Researchers hope that production of synthetic Randainin D could lead to the development of new medicines and therapies.
A Faster, Cheaper 3D Microscope
Researchers at Purdue University are finding ways to make 3D microscopes faster, less expensive to manufacture, and able to capture more images.
According to the researchers, image capture with current 3D microscopes requires users to follow a complicated series of steps, which slows the process down. The Purdue 3D microscope, however, automatically focuses on an object, determines the optimal capture process, and creates a high-quality 3D image. This is accomplished with an ETL, that is, an electronically tunable lens, which changes the focal plane of the imaging system without the need for moving parts.

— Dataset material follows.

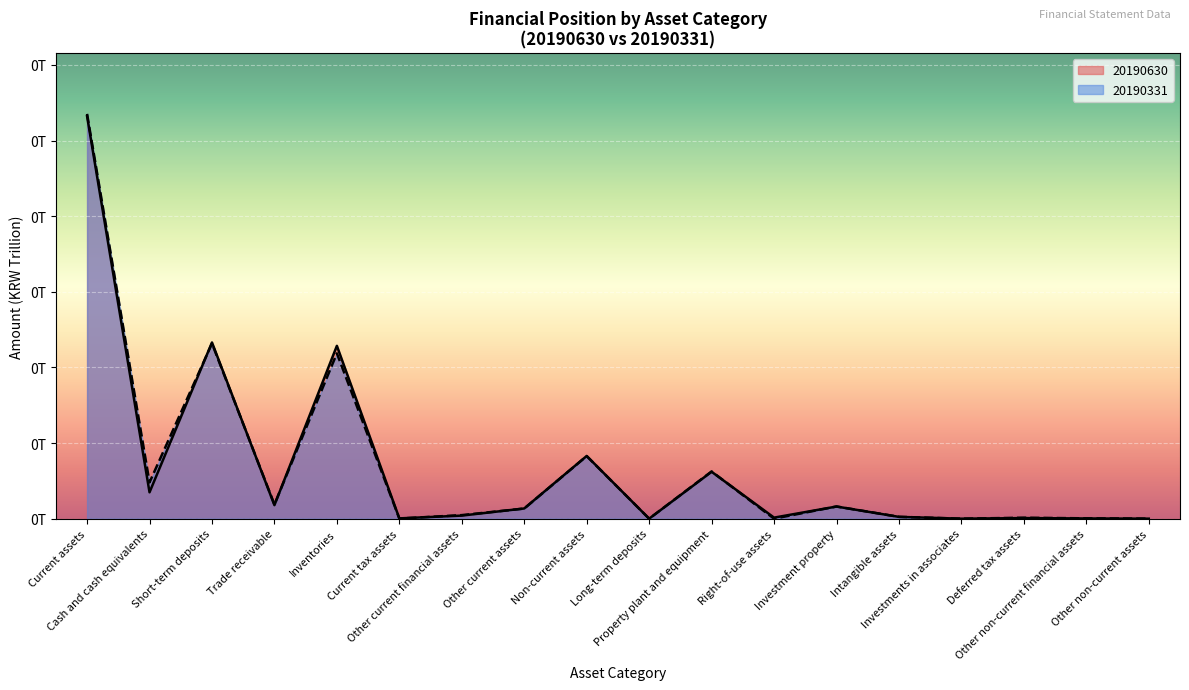

How many lines are shown in the chart?

2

This, according to researchers, makes the Purdue 3D microscope easier to use and less expensive to build.
Purdue is currently seeking an industrial partner to help bring their research out of the laboratory and into production.
New Transparent and Antimicrobial Display Surfaces
A team of researchers from ICFO, ICREA, and Corning have developed a durable, transparent, antimicrobial surface using copper nanoparticles. The surface was able to eliminate more than 99.9 percent of Staphylococcus Aureus on the tested surfaces within two hours. The surface also demonstrated prolonged effectiveness, maintaining its antimicrobial activity even after vigorous wipe-testing. Researchers are hopeful that this could lead to antimicrobial display surfaces for screens, displays, mobile devices, and smartphones.
A Mystery Solved Where Biology Meets Technology
Scientists at the University of Washington have cracked a mystery. Organic electrochemical transistors (OECTs) allow current to flow in implantable biosensors and other devices, like pacemakers and glucose monitors. When OECTs are switched off, there is no lag in the drop in current. However, there is a lag between the switching on of the OECTs and the point at which the current reaches the desired operational level. Now scientists know why.
Switching off OECTs is a one-step process, however, switching on is a two-step process. First, ions race across the transistor. Then, charge-bearing particles invade the transistor, which brings the current up to the desired level. The difference means that there is a delay between switching on and current flow.
Researchers hope that this discovery will enable the design of new generations of applications for medicine, biosensing, brain-inspired computation, and more.